The foremost cause of death in lung cancer patients who have exhausted all therapeutic options is, of course, suffocation. It is thus quite certain that the lives of these patients could be extended significantly if patency could be maintained. Endoluminal obstruction can be removed using the YAG laser through an endoscope, but if extrinsic compression is involved, YAG resection, when feasible, only achieves temporary relief at best.
Theoretically a stent is a straightforward way to maintain an airway in these patients. At first view the tracheobronchial tree would appear to lend itself well to intubation. Since the airways are naturally held open by a series of cartilaginous rings, endoscopy is an easy and safe procedure. The entire procedure, ie, laser resection and intubation, can be carried out under direct visual control. Unlike esophageal intubation, no guide wire is required and reflux is not a factor to be considered in evaluating functional results or choosing a construction material for the prosthesis.
In most previous reports the tubes used for tracheobronchial intubation were originally intended for other purposes such as tracheotomy or esophageal intubation. Likewise, our first cases were done with a modified version of the Montgomery T-tube. Having obtained fair results in these first attempts, we designed and had a prototype of a dedicated prosthesis manufactured. Silicone was chosen as the construction material because of its flexibility and compatibility with living tissue. canada pharmacy mall
Surprisingly, the irritating cough which was expected as a result of this foreign body did not develop. Even when the prosthesis was positioned in contact with the carina, the patient complained of no foreign body sensation. In fact, coughing is associated only with migration and can thus be considered as a specific sign of this complication.
With regard to migration, several points need to be stressed. Prototypes with flanges on the upper and lower rims did not perform well. The studs on the surface are necessary to prevent displacement. Prevention of this potentially life-threatening complication depends also on carefully measuring the lumen and choosing a prosthesis that fits snugly. The solution to displacement is to perform endoscopy as promptly as possible and replace the undersized stent by an appropriate model. With tumors, migration is seldom a problem because, unlike tracheal stenosis, they do not regress and thus the risk of loosening is low. A word of warning is, however, needed. An oversized prosthesis also is dangerous. Indeed, the larger the prosthesis, the greater the risk of injuring the vocal cords and the subglottic region during insertion. Furthermore, it would be logical to speculate that an oversized prosthesis would increase the risk of erosion of a large vessel. In this series, however, we did not encounter the latter complication.

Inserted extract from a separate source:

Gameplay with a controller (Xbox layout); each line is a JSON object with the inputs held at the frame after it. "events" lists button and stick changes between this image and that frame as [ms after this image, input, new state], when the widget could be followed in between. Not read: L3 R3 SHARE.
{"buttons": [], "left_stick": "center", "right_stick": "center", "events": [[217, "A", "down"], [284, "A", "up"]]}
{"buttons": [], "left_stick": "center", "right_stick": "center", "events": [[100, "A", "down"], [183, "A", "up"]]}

Another complication which had been expected, but which occurred in only in two cases, was occlusion of the prosthesis by dried secretions in the prosthesis. In fact, this problem, which has been reported with the Montgomery T-tube, is usually the result of dry air being inhaled through the stoma. Apparently, when the trachea is not incised and air is normally humidified in the upper airways, the risk of drying is very low.

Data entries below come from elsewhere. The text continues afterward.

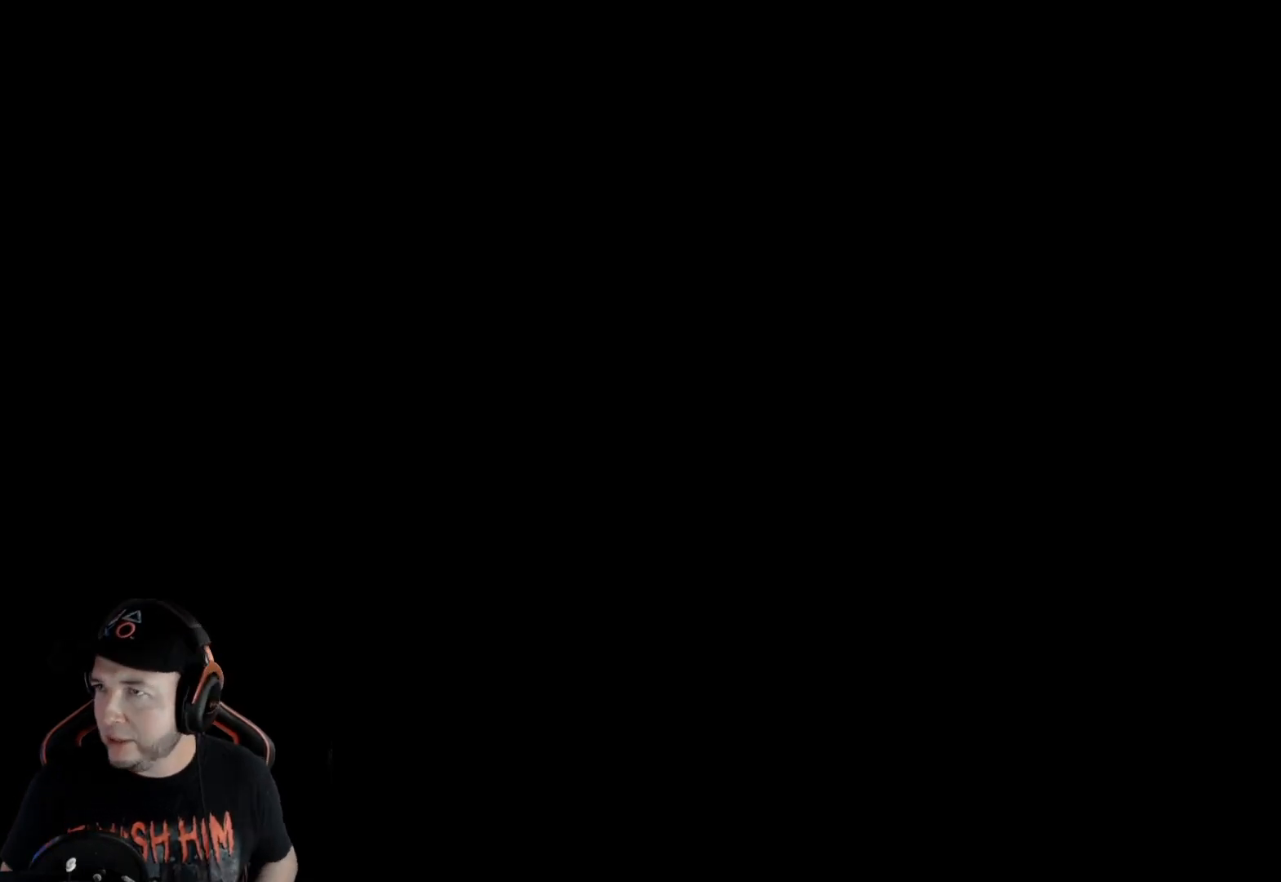
{"buttons": [], "left_stick": "center", "right_stick": "center", "events": []}
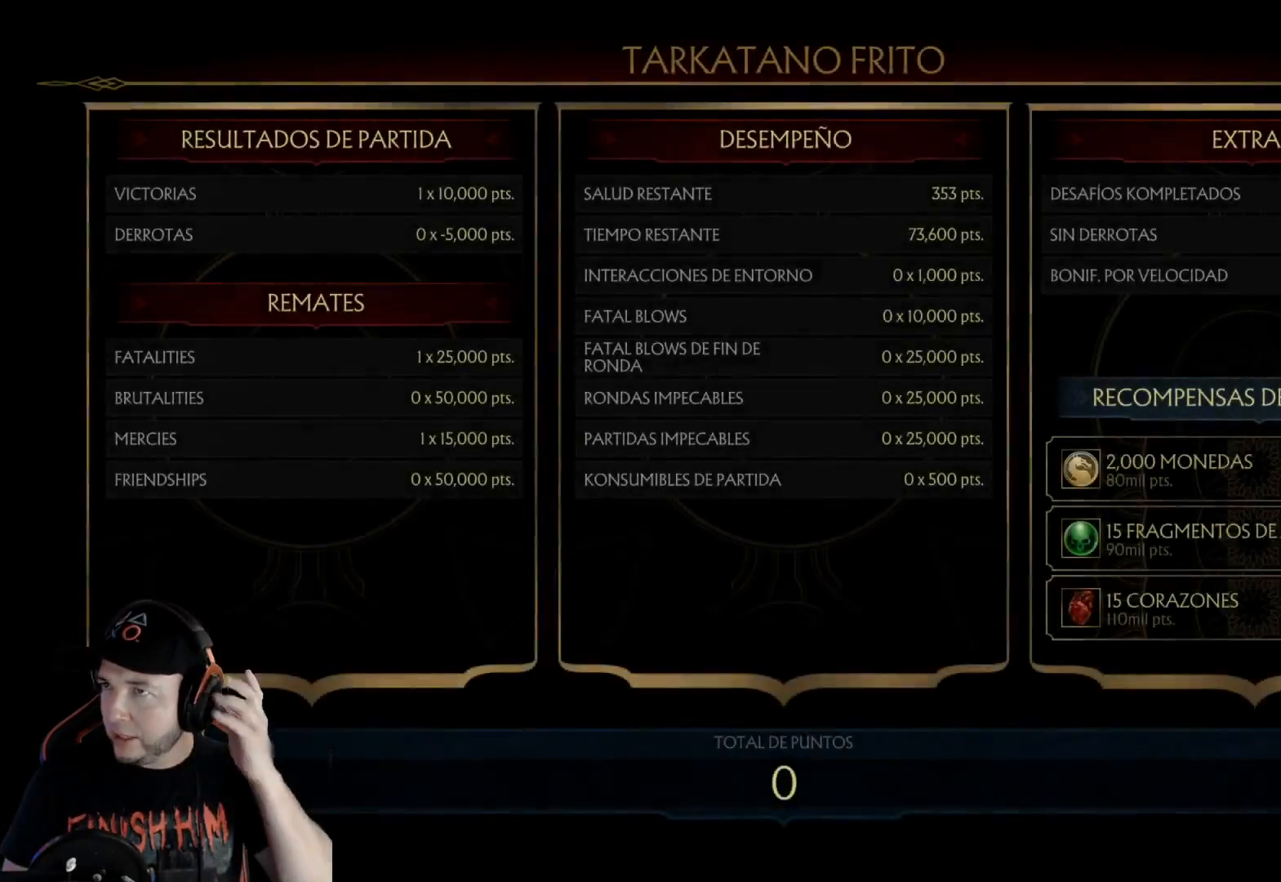
{"buttons": [], "left_stick": "center", "right_stick": "center", "events": []}
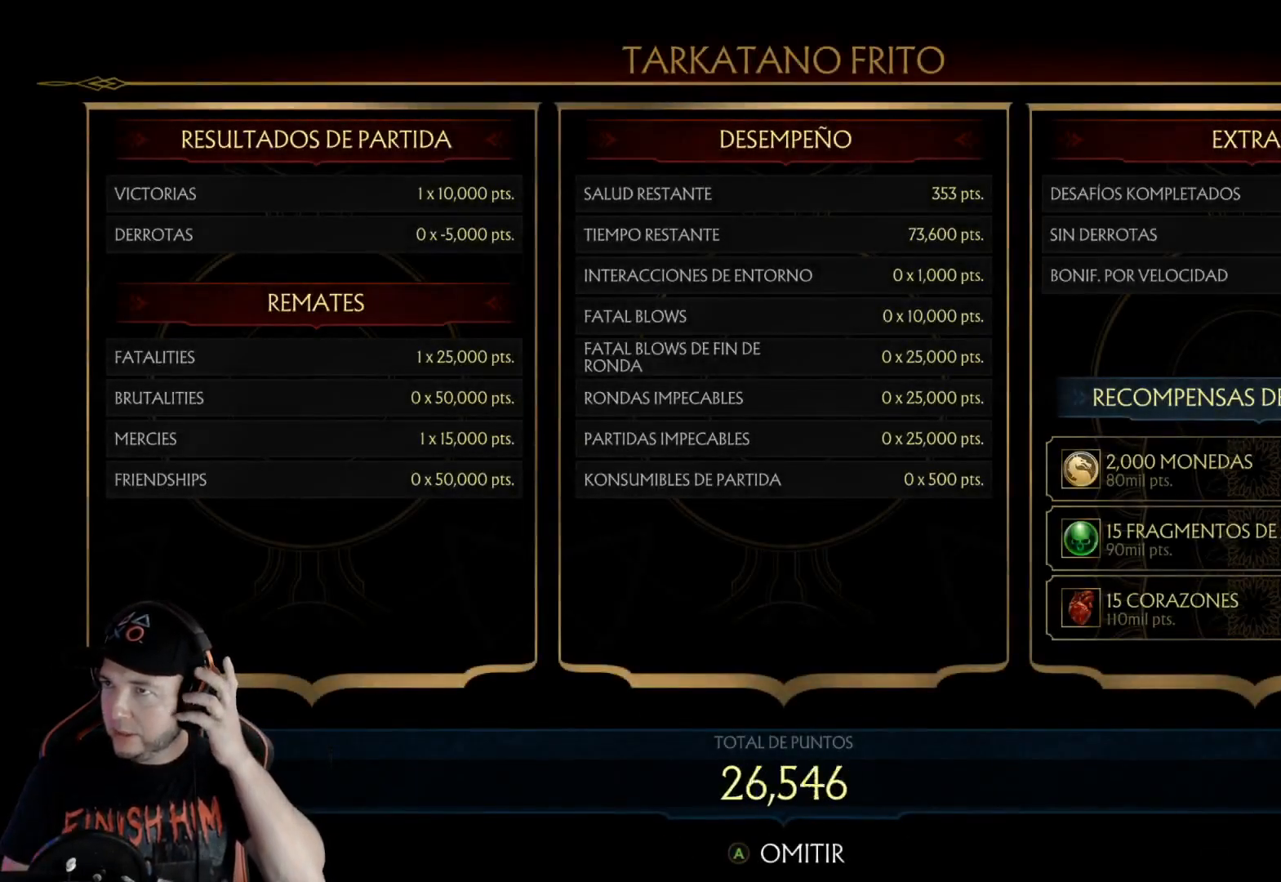
{"buttons": [], "left_stick": "center", "right_stick": "center", "events": []}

As with all forms of endoscopic treatment, the main advantages of palliative tracheobronchial intubation are that it is quick, repeatable and relatively noninvasive, although general anesthesia is necessary. Unlike radiotherapy or palliative surgery, no convalescence is needed. If the prosthesis is properly selected, relief is immediate and durable.
Insofar as indications are concerned, our experience highlights several points. The best indications for indwelling stents are compressive tumors of the large airways. Interestingly, in this series placement, was easier and results better in the left main stem bronchus.
For tracheal stenosis, questions remain as to when and how long an indwelling stent should be used. Assuming that stents can be used like Montgomery T- tubes, they would be an interesting alternative in cases involving stenosis that is inoperable because of age or associated complications or as a bridge to surgery in patients with an ongoing inflammatory process or associated pathologies that must be given priority treatment. According to our experience, intubation must last at least six months and up to a year in most cases. In this series we treated only two cases involving bronchial stenosis. Although it is impossible to draw any definitive conclusions, we obtained satisfactory results after six months in one of these patients with tuberculosis-related stenosis. The second is still under treatment.
The presence of a stent can cause problems if intubation is required and the patient as well as his family should be thus advised. In a patient with a tracheal prosthesis, emergency intubation is always possible using a small caliber tube, but an endoscopic examination should always be performed after extu- bation.
In conclusion, the results of this series of 118 prostheses placed in the trachea or bronchi of 66 patients suggest that indwelling tracheobronchial intubation can be a valuable palliative technique for tumors causing extrinsic compression of the large airways. It also may be used for patients with benign conditions, eg, iatrogenic tracheal stenosis or bronchial stenosis. If the prosthesis is properly selected and fits snugly into the lumen, tolerance is excellent. Thus, this technique may extend the life of patients who have exhausted or have contraindications for other modalities. For example, it appears useful in patients with diffuse adenoid cystic carcinoma.